─── Metin Bölümü ───

Haberleri izliyorum.
“Flaş flaş flaş, asssonra” diye veriliyor.
Sıranın o habere gelmesini merakla bekliyorum.
Sonunda haber ekrana geliyor;
“Avrupa’dan da öndeyiz dünyadan da…”
Bir seviniyorum, bir seviniyorum ki sormayın gitsin.
Sonunda Dünyanın ve Avrupa’nın önünde olduğumuz bir şey var.
Haberin devamı gelince kanım donuyor.
Ürperiyorum.
Tüylerim diken diken oluyor.
Akciğer kanserinde, Avrupa’nın da dünyanın da önündeymişiz…
Sıralamada başı da İzmir çekiyormuş.
Bir konuda dünyada ilk olmanın sevincini yaşayamıyorum.
İçim kararıyor.
xxx
Dünyanın en hızlı büyüyen 10 kentinden biri de Gaziantepmiş.
Anakent Belediye Başkanı Asım Güzelbey öyle diyor.

───

:: Yönergeler ::
**a.** Haberlerle ilgili yazıda "Tüylerim diken diken" sözleriyle başlayıp "olmanın sevincini yaşayamıyorum." sözlerine kadar uzanan kısmı hiç değiştirmeden aktarın.
**b.** Haberlerle ilgili yazıya göre şu soruları yanıtlayın:
(i) Akciğer kanseri sıralamasında başı hangi şehir çekiyor?
(ii) Dünyanın en hızlı büyüyen 10 kentinden biri olarak hangi şehir anılıyor?
(iii) Bu şehirle ilgili bilgiyi kim veriyor?
**c.** Haberlerle ilgili yazıyı son cümlesinden itibaren sürdürün.
Kayıtların haberlerle ilgili yazıyla hiçbir bağlantısı yoktur.

─── Verilen Bilgiler ───

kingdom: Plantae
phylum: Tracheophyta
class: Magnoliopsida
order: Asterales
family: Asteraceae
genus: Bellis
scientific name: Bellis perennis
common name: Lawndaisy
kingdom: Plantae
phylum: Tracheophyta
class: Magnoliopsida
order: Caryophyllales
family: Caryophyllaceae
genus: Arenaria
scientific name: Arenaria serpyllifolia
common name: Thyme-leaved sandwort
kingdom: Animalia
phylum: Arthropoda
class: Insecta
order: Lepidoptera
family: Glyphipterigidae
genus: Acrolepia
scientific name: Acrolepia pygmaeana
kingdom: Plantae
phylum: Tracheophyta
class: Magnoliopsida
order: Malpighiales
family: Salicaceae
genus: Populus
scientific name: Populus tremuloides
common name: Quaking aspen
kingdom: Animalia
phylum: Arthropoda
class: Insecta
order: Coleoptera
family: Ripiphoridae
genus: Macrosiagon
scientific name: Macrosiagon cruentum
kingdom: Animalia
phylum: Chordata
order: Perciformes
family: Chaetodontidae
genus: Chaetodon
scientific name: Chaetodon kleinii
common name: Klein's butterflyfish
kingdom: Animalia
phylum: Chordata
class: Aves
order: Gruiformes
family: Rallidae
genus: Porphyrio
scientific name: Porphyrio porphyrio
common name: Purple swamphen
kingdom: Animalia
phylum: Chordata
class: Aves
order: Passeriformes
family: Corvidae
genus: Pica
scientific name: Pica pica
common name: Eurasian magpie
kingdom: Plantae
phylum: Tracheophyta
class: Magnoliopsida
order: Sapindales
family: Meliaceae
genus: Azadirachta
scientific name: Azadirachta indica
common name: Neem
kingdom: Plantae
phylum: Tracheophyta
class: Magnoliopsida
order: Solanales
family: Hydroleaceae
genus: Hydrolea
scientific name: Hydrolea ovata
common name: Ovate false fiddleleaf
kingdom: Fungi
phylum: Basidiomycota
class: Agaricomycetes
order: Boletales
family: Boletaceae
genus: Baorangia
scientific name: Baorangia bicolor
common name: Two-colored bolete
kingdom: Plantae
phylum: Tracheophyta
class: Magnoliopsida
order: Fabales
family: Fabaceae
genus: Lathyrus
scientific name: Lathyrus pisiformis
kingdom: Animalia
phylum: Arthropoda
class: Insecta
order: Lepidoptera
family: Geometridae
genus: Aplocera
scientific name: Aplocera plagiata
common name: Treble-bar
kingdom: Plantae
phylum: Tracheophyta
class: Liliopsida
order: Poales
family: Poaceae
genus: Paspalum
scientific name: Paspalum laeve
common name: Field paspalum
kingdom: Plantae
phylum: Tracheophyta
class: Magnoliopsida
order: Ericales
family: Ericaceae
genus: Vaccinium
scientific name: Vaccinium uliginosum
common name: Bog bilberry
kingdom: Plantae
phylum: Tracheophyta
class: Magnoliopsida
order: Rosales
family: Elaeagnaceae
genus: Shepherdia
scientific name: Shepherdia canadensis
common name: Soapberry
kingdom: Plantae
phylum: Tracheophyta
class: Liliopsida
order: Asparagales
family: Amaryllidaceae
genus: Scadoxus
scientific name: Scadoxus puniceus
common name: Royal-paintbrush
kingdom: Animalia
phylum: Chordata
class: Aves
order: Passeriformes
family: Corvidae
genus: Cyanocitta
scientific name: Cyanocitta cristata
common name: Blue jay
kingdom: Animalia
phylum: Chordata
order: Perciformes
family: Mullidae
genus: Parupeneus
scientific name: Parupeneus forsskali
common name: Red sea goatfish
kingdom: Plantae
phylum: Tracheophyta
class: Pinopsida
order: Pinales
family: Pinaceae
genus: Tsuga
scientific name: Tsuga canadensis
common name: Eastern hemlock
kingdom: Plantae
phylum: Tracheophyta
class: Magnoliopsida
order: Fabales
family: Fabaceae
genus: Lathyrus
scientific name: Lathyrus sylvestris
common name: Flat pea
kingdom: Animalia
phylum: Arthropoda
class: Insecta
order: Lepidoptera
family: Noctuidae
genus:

───

:: Yanıtlar ::
**a.**
Tüylerim diken diken oluyor.
Akciğer kanserinde, Avrupa’nın da dünyanın da önündeymişiz…
Sıralamada başı da İzmir çekiyormuş.
Bir konuda dünyada ilk olmanın sevincini yaşayamıyorum.

**b.**
(i) İzmir
(ii) Gaziantep
(iii) Anakent Belediye Başkanı Asım Güzelbey

**c.**
“Dünyada artık ülkeler yarışmıyor, kentler yarışıyor” diyor.
Ne demekse…
Vaşington Post Gazetesi’ne böyle bir demeç vermiş ve gazetede yayınlanmış.
Bu haberle de övünüyoruz…
xxx
Bir bakıyorsunuz karşınıza 11818 çıkıyor.
Hani bilinmeyen numaraları arama hattı vardı ya, işte o.
118 in nesi vardı?
Bir bakıyorsunuz 11880 giriyor devreye.
Daha bunun ne demek olduğunu öğrenmeden, 3 GSM operatörü, Bilgi Teknolojileri ve İletişim Kurulu kararıyla, kontörden vazgeçip kuruş muhabbetine giriyorlar.
Benim güzel ve saf halkım, “bunda da bir hayır vardır, yararımıza bir şey yapıyorlar mutlaka” diye düşünürken, akılları karışmıyor da değil.
Aklınızı başınıza toplayıp düşünmeye başlıyorsunuz ve buluyorsunuz;
Bunların tüm icraatları çağdaşlık, teknolojiden yararlanma, halkın yararı için falan değil.
Amaç akılları karıştırmak.
Şimdi de Bağ – Kur ve SSK emeklilerinin maaşına zam haberleri sürüldü ortalığa.
Ne zaman yağılacak bu zam?
Anayasa’ya evet dendikten sonra.
Ya hayır denirse.
Yandı gülüm emekliler…
Onlar zaten yanmaya alışık da kandırılmayı hazmedemiyorlar.
Du bakali n’olecek?...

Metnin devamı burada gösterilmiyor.